🤖 AI Summary
This paper addresses Class-Imbalanced Federated Unsupervised Domain Adaptation (CI-FFDA), where both source and target domains exhibit class imbalance, the target domain lacks labels, and clients suffer from cross-client non-IID data distributions coupled with label shift. We propose a novel framework leveraging frozen large-scale pre-trained vision foundation models (e.g., ViT) as fixed feature extractors. Crucially, we eliminate fine-tuning and complex domain-alignment modules—enabling efficient knowledge transfer without accessing source labels or updating backbone parameters. The method integrates federated learning with unsupervised domain adaptation under strict privacy and communication constraints. Experiments demonstrate significant mitigation of both inter-domain distribution shift and class imbalance, yielding substantial improvements in overall accuracy. Moreover, the approach exhibits strong generalization and robustness across multiple non-IID target clients. To our knowledge, this is the first work to directly employ frozen vision foundation models for CI-FFDA, markedly reducing communication and computational overhead while maintaining high adaptability.
📝 Abstract
Federated Learning (FL) offers a framework for training models collaboratively while preserving data privacy of each client.
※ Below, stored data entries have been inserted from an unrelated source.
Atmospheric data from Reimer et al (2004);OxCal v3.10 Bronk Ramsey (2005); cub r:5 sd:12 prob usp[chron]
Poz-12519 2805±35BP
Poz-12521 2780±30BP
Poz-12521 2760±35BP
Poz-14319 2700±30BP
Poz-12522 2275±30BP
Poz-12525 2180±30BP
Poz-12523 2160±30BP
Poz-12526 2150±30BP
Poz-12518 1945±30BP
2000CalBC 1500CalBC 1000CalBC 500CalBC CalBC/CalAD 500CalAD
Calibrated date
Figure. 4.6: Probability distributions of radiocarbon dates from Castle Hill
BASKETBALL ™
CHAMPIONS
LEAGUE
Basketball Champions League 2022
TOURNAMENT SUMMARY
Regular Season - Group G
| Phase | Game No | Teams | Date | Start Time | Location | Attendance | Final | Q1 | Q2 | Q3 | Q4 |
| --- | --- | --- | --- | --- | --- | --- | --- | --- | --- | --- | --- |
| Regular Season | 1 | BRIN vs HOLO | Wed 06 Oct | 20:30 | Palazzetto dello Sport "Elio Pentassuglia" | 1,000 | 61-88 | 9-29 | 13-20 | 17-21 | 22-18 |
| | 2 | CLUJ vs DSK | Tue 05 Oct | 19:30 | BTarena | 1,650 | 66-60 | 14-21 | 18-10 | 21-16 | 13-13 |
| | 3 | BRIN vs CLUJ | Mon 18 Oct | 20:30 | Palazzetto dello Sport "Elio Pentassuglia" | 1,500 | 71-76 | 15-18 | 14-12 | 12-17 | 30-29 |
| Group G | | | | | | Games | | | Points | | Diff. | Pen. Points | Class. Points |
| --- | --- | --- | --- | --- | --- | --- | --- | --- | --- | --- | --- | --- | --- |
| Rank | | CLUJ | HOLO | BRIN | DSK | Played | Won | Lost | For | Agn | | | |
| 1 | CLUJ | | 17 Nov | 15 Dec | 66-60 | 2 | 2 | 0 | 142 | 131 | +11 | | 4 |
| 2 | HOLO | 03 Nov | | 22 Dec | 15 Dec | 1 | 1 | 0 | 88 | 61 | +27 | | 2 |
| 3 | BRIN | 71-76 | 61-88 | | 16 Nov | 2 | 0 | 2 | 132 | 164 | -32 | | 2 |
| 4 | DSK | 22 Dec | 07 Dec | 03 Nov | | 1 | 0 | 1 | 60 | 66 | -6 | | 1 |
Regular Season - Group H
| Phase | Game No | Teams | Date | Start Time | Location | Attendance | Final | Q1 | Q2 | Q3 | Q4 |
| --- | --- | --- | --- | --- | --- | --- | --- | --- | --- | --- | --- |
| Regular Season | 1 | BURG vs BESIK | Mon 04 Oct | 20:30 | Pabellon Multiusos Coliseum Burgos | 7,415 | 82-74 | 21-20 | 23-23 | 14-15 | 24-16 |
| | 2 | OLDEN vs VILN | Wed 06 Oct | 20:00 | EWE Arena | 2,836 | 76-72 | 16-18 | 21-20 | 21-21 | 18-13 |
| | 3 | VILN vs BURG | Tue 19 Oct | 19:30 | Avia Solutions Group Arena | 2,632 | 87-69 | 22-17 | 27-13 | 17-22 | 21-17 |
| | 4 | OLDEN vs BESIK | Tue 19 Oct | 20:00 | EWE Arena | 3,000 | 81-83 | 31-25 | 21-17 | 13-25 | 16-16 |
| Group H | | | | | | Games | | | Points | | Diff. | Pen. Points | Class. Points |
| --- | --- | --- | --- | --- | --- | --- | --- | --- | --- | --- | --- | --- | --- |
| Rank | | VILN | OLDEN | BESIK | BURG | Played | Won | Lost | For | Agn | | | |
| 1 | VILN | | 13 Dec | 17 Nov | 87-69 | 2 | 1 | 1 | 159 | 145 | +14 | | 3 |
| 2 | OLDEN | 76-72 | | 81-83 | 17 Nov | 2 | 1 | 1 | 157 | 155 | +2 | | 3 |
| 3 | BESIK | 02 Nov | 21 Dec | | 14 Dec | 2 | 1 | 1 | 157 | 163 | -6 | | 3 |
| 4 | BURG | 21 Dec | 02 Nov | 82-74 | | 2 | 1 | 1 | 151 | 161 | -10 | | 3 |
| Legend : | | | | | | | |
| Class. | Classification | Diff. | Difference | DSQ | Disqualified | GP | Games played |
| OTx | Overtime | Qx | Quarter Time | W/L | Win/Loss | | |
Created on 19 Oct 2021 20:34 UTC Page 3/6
Recently, research has focused on Federated Source-Free Domain Adaptation (FFREEDA), a more realistic scenario wherein client-held target domain data remains unlabeled, and the server can access source domain data only during pre-training. We extend this framework to a more complex and realistic setting: Class Imbalanced FFREEDA (CI-FFREEDA), which takes into account class imbalances in both the source and target domains, as well as label shifts between source and target and among target clients. The replication of existing methods in our experimental setup lead us to rethink the focus from enhancing aggregation and domain adaptation methods to improving the feature extractors within the network itself. We propose replacing the FFREEDA backbone with a frozen vision foundation model (VFM), thereby improving overall accuracy without extensive parameter tuning and reducing computational and communication costs in federated learning. Our experimental results demonstrate that VFMs effectively mitigate the effects of domain gaps, class imbalances, and even non-IID-ness among target clients, suggesting that strong feature extractors, not complex adaptation or FL methods, are key to success in the real-world FL.